[Items from a dataset]
##########

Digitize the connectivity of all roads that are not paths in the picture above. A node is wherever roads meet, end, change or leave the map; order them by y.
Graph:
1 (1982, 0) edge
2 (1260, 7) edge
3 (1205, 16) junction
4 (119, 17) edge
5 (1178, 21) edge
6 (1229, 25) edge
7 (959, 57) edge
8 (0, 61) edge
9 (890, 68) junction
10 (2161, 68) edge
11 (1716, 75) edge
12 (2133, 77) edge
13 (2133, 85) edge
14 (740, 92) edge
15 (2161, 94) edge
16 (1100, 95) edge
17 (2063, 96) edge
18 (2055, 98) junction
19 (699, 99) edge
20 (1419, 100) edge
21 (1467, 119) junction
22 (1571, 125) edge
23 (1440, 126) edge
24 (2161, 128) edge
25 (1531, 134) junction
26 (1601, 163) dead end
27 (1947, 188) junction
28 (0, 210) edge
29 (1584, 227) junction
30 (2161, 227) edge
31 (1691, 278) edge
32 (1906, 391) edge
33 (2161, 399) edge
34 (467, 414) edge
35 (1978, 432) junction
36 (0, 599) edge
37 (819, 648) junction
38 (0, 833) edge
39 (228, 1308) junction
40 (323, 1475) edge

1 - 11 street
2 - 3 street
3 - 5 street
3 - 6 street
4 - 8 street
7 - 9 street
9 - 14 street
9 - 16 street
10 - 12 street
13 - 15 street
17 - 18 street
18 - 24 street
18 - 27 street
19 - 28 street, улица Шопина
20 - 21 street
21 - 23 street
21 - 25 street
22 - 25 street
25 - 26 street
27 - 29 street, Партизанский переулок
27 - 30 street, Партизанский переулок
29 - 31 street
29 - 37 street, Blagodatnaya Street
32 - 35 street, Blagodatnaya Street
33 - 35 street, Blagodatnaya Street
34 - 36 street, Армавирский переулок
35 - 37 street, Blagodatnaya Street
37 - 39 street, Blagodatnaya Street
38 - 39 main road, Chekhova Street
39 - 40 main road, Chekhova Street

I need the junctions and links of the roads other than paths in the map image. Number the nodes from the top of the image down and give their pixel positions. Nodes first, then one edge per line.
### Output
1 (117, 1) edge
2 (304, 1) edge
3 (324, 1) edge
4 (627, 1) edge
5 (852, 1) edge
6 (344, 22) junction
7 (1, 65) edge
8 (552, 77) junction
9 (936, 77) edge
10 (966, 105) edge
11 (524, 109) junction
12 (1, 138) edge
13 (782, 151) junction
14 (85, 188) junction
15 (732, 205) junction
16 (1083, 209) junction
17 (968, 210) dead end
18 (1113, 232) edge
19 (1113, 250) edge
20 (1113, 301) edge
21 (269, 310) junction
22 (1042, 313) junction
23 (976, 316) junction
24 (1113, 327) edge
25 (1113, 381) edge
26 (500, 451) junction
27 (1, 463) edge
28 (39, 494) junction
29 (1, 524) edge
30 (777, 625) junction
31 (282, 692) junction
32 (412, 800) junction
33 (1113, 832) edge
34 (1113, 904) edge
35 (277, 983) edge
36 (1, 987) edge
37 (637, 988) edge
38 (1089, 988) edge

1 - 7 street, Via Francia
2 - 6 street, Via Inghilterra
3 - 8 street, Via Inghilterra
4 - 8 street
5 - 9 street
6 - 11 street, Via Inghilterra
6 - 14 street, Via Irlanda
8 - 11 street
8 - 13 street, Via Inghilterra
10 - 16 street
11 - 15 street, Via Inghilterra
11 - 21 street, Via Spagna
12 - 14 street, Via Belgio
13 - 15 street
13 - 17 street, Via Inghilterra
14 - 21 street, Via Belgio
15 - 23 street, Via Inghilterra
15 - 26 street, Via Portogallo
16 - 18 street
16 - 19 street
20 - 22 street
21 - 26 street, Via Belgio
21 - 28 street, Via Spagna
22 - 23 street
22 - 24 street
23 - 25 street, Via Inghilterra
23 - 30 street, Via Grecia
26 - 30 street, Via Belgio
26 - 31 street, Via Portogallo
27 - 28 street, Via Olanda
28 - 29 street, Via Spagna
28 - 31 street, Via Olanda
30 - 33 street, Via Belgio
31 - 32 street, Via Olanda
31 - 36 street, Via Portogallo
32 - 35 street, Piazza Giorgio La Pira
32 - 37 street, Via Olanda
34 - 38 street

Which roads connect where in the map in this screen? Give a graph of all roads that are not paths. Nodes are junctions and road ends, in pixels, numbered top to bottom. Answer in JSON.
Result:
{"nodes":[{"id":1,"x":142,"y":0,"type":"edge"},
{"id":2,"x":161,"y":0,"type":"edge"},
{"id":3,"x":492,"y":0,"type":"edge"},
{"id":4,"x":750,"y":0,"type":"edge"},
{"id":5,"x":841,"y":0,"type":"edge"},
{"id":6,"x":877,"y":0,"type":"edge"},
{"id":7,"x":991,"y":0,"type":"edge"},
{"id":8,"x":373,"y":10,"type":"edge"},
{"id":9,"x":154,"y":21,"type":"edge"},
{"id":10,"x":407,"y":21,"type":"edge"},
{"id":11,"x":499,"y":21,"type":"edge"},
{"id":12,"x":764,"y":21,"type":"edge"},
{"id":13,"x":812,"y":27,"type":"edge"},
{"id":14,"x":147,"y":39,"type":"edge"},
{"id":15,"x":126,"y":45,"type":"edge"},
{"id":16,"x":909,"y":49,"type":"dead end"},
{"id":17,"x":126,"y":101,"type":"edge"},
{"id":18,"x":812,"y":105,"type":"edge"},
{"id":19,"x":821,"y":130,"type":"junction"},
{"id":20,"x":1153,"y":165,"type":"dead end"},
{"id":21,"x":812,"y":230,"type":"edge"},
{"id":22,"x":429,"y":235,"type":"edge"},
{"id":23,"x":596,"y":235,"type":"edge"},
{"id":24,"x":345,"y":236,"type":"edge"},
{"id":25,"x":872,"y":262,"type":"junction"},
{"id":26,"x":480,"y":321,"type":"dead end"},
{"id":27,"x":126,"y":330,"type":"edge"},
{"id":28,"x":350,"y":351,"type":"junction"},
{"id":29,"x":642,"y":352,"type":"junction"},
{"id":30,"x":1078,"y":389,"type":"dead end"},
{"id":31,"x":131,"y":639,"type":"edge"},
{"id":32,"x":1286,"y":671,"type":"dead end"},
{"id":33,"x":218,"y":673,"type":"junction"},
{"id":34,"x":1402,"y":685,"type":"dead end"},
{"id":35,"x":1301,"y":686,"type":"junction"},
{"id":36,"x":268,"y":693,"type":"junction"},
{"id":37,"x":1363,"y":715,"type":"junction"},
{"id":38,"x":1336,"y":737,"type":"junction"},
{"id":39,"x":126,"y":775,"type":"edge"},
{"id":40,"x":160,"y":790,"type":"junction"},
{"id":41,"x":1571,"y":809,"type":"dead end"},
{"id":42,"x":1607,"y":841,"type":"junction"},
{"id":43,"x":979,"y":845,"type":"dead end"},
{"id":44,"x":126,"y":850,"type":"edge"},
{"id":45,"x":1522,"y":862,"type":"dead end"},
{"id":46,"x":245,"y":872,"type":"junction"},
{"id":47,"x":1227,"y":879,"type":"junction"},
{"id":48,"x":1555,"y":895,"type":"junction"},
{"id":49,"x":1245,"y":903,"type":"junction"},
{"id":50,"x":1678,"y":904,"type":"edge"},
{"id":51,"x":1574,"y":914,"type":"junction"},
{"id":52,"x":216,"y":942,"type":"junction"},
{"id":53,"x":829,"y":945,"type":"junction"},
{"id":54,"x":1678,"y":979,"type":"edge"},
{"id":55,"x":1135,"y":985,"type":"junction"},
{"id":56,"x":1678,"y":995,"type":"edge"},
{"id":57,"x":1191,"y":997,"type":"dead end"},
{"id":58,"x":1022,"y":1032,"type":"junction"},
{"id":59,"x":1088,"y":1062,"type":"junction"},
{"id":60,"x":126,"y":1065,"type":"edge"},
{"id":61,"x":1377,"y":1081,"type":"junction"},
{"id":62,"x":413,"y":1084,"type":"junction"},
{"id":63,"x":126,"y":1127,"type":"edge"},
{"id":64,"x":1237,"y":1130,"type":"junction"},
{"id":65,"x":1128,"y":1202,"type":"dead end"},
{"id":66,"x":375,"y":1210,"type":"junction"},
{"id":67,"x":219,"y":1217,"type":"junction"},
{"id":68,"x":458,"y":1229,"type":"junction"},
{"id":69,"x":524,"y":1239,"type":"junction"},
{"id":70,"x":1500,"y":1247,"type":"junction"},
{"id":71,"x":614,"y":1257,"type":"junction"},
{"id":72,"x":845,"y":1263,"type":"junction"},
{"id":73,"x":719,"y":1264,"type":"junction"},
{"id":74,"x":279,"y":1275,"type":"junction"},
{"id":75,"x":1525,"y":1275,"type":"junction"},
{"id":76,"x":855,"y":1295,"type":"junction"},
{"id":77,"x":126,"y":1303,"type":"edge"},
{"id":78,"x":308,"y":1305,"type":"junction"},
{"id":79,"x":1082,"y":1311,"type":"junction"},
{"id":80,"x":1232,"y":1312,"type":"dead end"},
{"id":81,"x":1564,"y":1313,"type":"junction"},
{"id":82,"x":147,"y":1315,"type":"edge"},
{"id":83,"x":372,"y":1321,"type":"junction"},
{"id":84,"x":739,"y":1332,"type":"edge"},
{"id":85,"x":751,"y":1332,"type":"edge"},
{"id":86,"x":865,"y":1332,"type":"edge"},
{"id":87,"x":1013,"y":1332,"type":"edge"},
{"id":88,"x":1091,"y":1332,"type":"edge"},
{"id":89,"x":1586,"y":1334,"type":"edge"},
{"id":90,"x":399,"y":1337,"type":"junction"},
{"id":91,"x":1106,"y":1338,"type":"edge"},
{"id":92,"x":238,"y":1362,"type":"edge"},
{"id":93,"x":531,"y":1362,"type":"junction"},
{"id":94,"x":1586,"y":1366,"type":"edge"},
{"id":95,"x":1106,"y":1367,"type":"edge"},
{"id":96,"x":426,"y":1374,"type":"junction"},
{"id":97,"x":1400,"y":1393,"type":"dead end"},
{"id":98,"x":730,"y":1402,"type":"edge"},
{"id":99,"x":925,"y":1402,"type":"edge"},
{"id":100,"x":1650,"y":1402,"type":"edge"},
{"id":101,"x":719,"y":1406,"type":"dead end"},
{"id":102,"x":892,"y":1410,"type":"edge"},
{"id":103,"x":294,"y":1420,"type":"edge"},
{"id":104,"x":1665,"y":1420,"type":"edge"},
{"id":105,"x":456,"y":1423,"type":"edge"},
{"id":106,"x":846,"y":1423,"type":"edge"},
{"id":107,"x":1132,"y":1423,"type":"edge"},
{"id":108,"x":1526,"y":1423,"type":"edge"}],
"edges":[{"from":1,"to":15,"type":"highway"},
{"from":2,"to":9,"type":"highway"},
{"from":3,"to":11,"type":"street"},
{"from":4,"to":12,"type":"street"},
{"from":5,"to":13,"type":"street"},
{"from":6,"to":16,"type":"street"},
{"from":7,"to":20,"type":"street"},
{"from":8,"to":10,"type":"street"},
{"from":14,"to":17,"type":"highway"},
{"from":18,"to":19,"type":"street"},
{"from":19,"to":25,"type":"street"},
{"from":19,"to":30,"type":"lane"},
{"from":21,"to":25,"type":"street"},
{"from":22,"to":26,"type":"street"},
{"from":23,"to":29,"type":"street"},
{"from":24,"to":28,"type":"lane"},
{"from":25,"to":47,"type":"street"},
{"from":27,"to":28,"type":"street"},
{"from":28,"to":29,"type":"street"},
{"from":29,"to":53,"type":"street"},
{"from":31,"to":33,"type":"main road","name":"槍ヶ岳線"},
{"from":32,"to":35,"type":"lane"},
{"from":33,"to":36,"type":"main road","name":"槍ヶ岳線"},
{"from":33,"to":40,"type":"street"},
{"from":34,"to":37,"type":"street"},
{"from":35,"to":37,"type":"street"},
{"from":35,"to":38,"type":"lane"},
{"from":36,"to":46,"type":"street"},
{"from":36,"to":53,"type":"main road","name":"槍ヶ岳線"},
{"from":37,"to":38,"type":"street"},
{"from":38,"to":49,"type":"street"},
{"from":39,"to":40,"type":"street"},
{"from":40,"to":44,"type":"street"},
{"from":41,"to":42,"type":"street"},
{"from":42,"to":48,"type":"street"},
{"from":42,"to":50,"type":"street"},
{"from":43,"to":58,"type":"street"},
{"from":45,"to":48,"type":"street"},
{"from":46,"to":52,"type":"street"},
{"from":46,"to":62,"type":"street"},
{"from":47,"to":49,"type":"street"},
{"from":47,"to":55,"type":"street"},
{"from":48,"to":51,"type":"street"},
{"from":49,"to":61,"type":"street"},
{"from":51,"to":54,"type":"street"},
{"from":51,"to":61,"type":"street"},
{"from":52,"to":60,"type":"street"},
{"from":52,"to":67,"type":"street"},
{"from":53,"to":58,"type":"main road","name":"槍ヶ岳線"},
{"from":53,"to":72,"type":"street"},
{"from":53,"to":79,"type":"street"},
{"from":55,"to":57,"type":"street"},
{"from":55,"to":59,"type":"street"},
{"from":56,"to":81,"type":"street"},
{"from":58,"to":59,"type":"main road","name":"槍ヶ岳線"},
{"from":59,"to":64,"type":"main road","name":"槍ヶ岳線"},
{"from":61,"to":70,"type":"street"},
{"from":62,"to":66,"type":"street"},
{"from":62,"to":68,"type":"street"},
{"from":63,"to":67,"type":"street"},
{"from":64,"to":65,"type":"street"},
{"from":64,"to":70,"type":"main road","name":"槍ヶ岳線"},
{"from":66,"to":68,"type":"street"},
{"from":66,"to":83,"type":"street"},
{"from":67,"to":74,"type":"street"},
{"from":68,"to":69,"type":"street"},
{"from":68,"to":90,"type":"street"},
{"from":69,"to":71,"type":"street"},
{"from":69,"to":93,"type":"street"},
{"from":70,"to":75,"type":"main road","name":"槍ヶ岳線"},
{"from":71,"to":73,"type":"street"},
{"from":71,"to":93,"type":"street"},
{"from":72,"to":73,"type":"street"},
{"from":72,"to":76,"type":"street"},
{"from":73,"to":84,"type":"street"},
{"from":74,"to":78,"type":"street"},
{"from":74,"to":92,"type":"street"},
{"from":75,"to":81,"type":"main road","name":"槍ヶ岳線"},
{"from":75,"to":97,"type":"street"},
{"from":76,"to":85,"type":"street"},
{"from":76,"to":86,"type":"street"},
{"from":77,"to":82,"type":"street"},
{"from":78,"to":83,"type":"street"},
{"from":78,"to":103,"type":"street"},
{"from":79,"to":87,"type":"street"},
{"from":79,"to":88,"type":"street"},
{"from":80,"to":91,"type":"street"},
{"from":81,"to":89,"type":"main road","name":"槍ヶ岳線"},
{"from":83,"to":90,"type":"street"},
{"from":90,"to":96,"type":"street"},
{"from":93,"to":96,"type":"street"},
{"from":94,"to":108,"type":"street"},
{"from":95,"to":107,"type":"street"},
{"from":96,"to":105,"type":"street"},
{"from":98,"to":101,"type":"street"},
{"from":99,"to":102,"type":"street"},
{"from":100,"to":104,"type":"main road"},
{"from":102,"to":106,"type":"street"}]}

##########

DIRECTIONS: Work out how many lines of the data include the word "Chekhova", and write that number alone.

TASK SOLUTION: 2